U.S. data released this week was mostly positive, adding to expectations for a rebound in real GDP growth for the second quarter. Q2 GDP data will be released on July 29. Good economic data combined with the rally in U.S. equities over the week diminishes two lingering fears…fear of a sudden downturn in U.S. job growth, and fear of a spillover from the BREXIT vote in the UK. Instead, we see the U.S. economy picking up a moderate amount of momentum at mid-year and we believe that momentum will be sustained through year-end.
The producer price index for final demand warmed up in June, gaining 0.5 percent with a push coming from petroleum products. The index is still tame over the last 12 months, up by just 0.3 percent. With the drop in oil prices from the high 40s in June to the mid-40s in July, we expect the headline PPI to stabilize through July and possibly August.

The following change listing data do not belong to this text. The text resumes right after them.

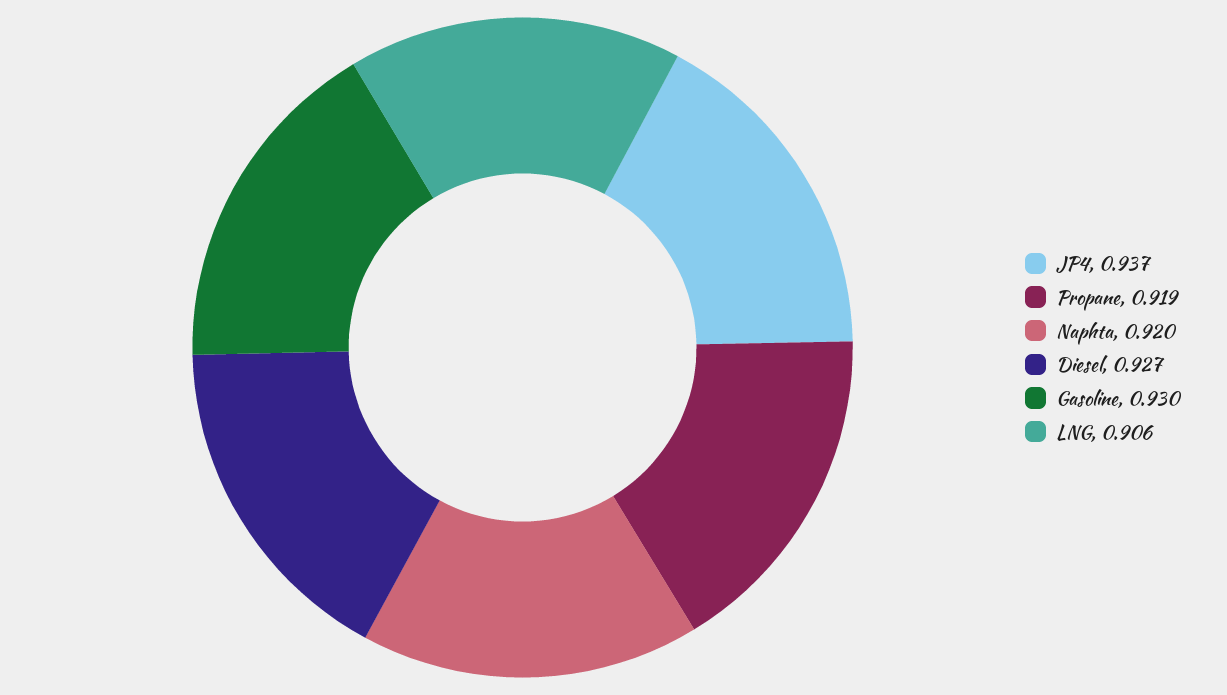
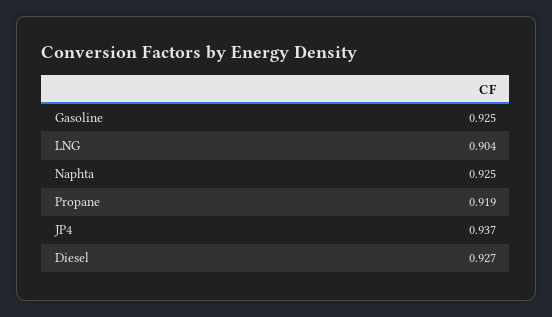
Naphta: 0.92 -> 0.925
Gasoline: 0.93 -> 0.925
LNG: 0.906 -> 0.904

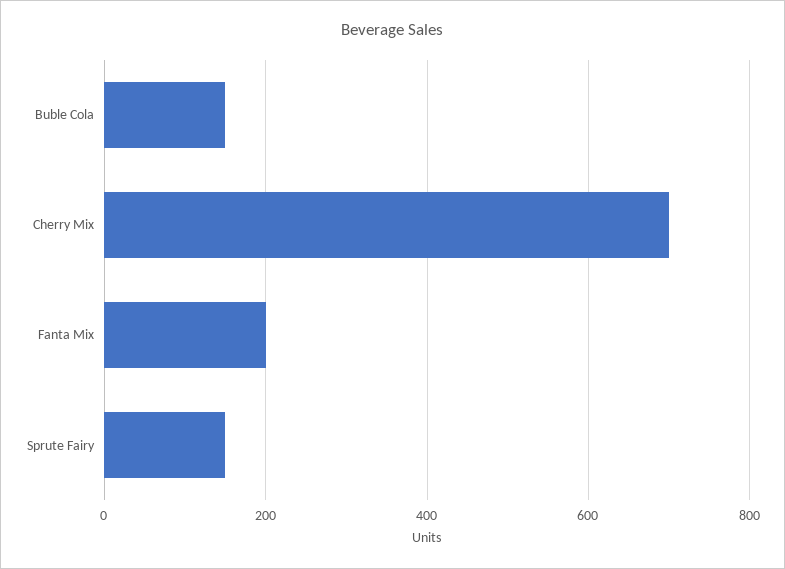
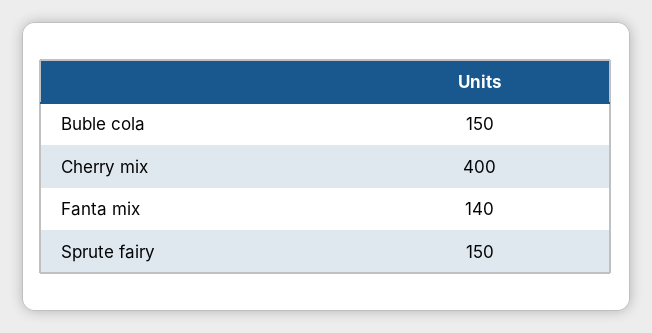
Cherry Mix: 700 -> 400
Fanta Mix: 200 -> 140

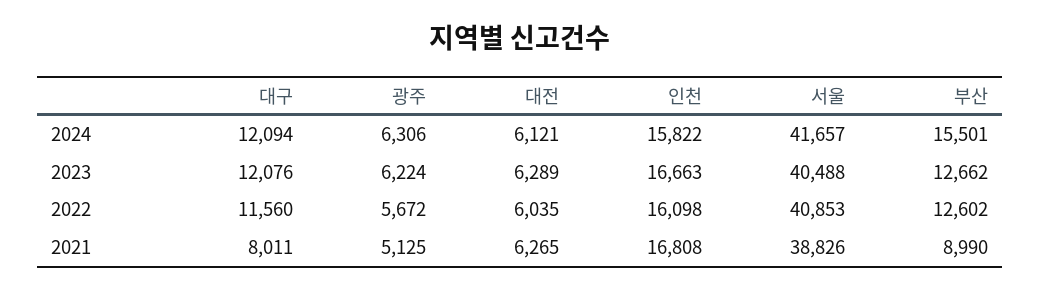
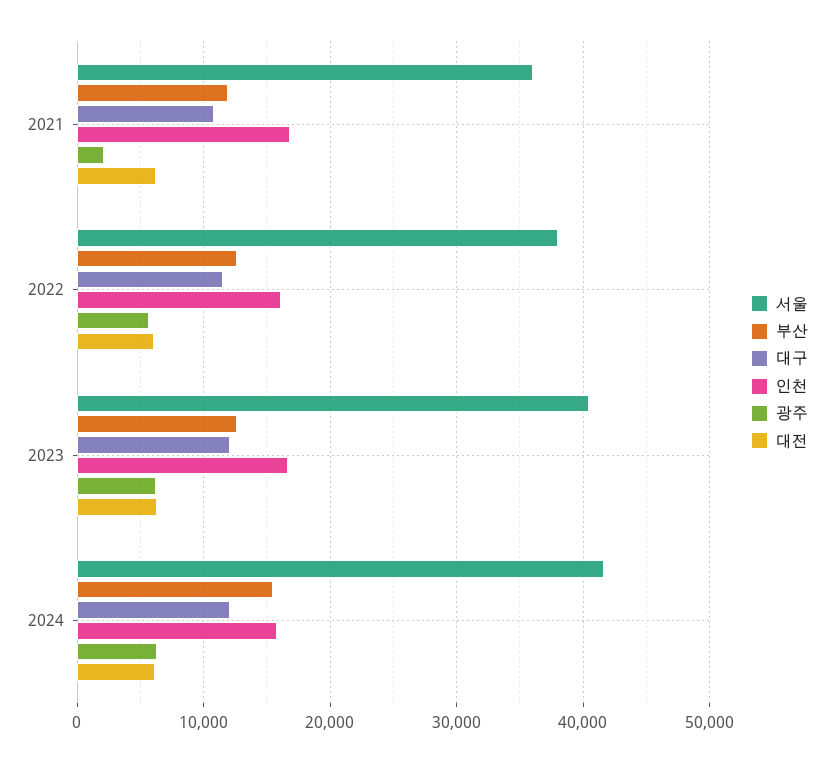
서울, 2022: 40853 -> 38000
대구, 2021: 8011 -> 11000
광주, 2021: 5125 -> 2000
서울, 2021: 38826 -> 36000
부산, 2021: 8990 -> 12000

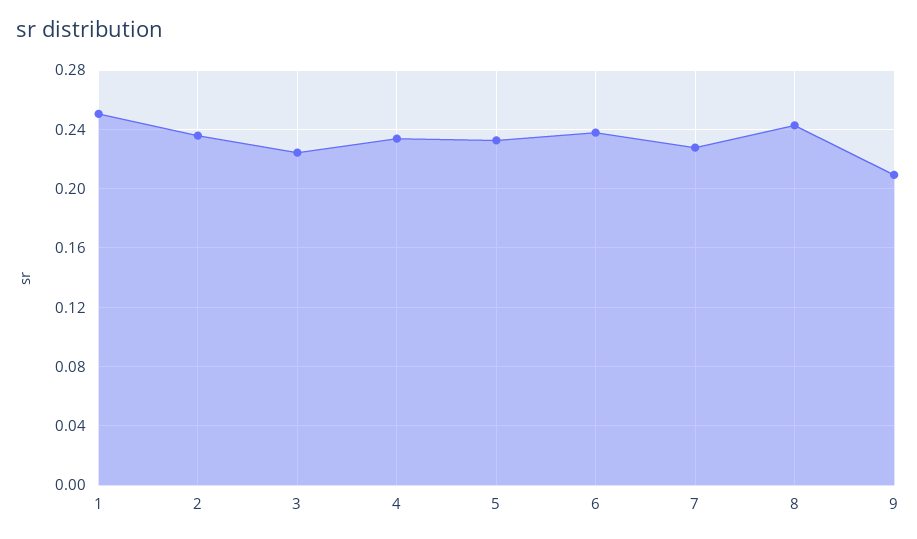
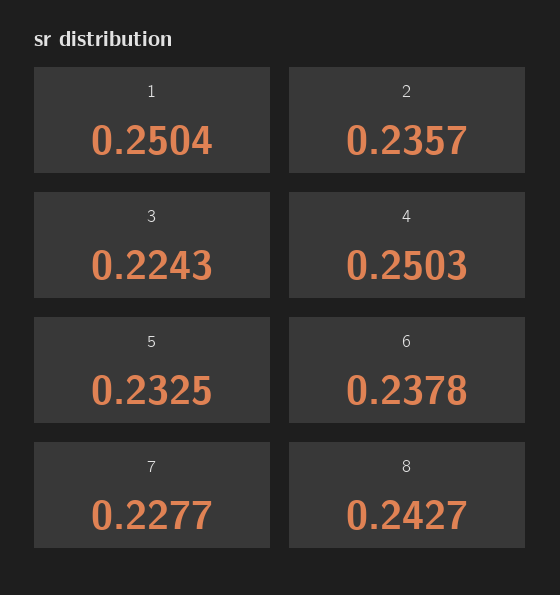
4: 0.235 -> 0.2503
9: 0.21 -> none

Consumer prices for June were up by 0.2 percent, just below consensus expectations. Over the previous 12 months the CPI was up by just 1.0 percent, reflecting the drag from lower energy prices through early this year.
Retail sales beat expectations, increasing by a strong 0.6 in June. Retail sales ex-autos were up 0.7 percent in June supported by a strong 3.9 percent increase in building materials sales.

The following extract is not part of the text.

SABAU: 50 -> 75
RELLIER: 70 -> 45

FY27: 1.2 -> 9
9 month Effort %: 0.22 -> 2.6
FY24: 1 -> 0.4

Industrial production also did better than expected in June, up 0.6 percent. Manufacturing output gained 0.4 percent. Despite cooler auto sales, motor vehicle assemblies were up by 9.6 percent.
Initial claims for unemployment insurance were unchanged for the week ending July 9, holding a very low 254,000. Continuing claims gained 32,000 for the week ending July 2, to hit 2,149,000, still a very low number.
The Job Openings and Labor Turnover Survey for May showed a small step down in the job openings rate to a still-strong 3.7 percent. The hiring rate remained at 3.5 percent, down a bit from its recent peak of 3.8 percent in February. This is consistent with our expectation for a gradual decrease in payroll job growth through next year.
The National Federation of Independent Business Small Business Optimism index increased by 0.7 points in June to 94.5, the third monthly gain.
The Bank of England surprised by not easing policy at its Monetary Policy Committee meeting on July 14. However, they strongly suggested that easing would come at the next meeting on August 4. We expect to see a combination of interest rate cuts and asset purchases as the MPC attempts to bolster the UK economy on the heels of the June 23 BREXIT vote.
The European Central Bank’s Governing Council meets on July 21. A recent Reuters poll suggests no easing. We expect the Bank of Japan to provide more monetary stimulus at its Monetary Policy Meeting over July 28/29. This may coordinate with a new fiscal stimulus.